Shared molecular processes in comorbid atherosclerosis and cancer assessed by FDG- and NaF-PET/CT

Objectives: 1. Discuss shared features of pathophysiology such as inflammation, increased proliferation, angiogenesis, and oxidative stress in the progression of cancer and atherosclerosis. 2. Evaluate the role of FDG- and NaF-PET/CT in the evaluation of disease processes. 3. Present images of patients with comorbid atherosclerosis and prostate cancer and methods of quantifying atherosclerotic disease activity.

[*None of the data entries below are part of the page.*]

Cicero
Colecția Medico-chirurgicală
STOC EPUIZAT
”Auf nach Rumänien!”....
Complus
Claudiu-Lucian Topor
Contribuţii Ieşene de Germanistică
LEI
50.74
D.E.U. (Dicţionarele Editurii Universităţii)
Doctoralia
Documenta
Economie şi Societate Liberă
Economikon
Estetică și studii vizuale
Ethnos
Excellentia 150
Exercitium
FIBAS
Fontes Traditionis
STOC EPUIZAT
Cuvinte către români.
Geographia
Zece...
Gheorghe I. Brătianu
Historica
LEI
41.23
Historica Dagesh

Methods: Tracer uptake in a vessel can be measured by manually defining a region of interest (ROI) around the vessel wall on axial PET/CT slices, and averaging the resulting SUVmean across all ROIs to determine disease activity. This process can be applied to coronary arteries, carotid arteries, thoracic aorta, and abdominal aorta using FDG to determine degree of inflammation and NaF to determine degree of calcification.

Results: In addition to assessing primary tumors and metastases, FDG- and NaF-PET/CT can detect and monitor comorbid atherosclerosis. Furthermore, varying levels of disease involvement between vessels can be observed.

Conclusions: As the relationship between cancer and atherosclerosis becomes clearer, their shared molecular characteristics can be used to assess both diseases with the same scan. FDG is often used to assess increased glycolysis by cancer cells, and NaF can portray bony changes due to skeletal metastasis. However, these tracer may play an important role in assessing comorbid atherosclerosis in these high-risk patients as techniques are further developed and validated.